Again. Why the excessive complexity for a buffered signal?
 

Thread Starter

ethicaldesign

Joined Jun 19, 2017
11
What OP amp are you using? tray a small resistor in series with the non-inverting input of the OP-amp

Check for ground loops.

Are you DC or Ac coupled with the scope?
What OP amp are you using? tray a small resistor in series with the non-inverting input of the OP-amp
OPA627AU

Are you DC or Ac coupled with the scope?
I have tried both and they both return the same result.
 

Alec_t

Joined Sep 17, 2013
14,280
If shorted probe leads are giving that much noise on the display, IMO the leads are inadequately screened or the scope grounding is suspect.
 

Deleted member 115935

Joined Dec 31, 1969
0
Uhm.

My rule of this sort of thing is, look at the screen and try to guess what it is.

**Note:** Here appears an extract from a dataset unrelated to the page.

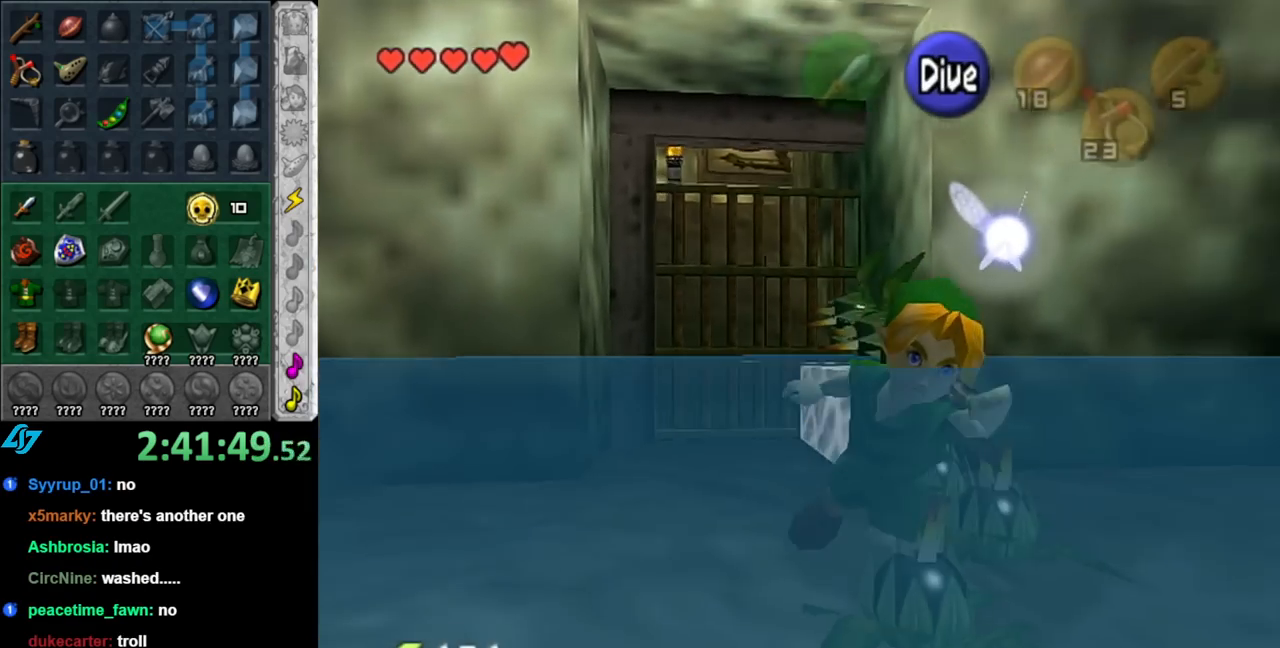
{"buttons": [], "left_stick": "up", "right_stick": "center", "events": [[133, "L1", "up"], [183, "left_stick", "up"]]}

Its 50 to 100 mV of "noise", on 50mV of square wave.

What gain are you running the Amp at ?
is it stable at that gain ?

Generally, op amps dont like to have gain of less than one, can you try what happens if you make the op amp a unity gain buffer ?
might give you clue if its the amp or the way your using it.

Id try zooming in on the 'noise' , see if its of an obvious frequency, may be mains or from a switch mode psu.

Also as said above.
If the scope ground and scope tip shorted together gives you anything but a flat line, your scope probes are broken.
 

Picbuster

Joined Dec 2, 2013
1,047
You did, in my view, something strange by giving a square wave voltage to the opamp and use the opamp as level switcher 20mV.
If the input goes from 0-20V the opamp goes in saturation and the results are undefined ( depending on model used).
The signal edge rise time will create an impedance (your L/c/r circuits) changing the amplification for that frequency).

that's why I do not like this type of circuits unless you want to amplify certain parts of the signal.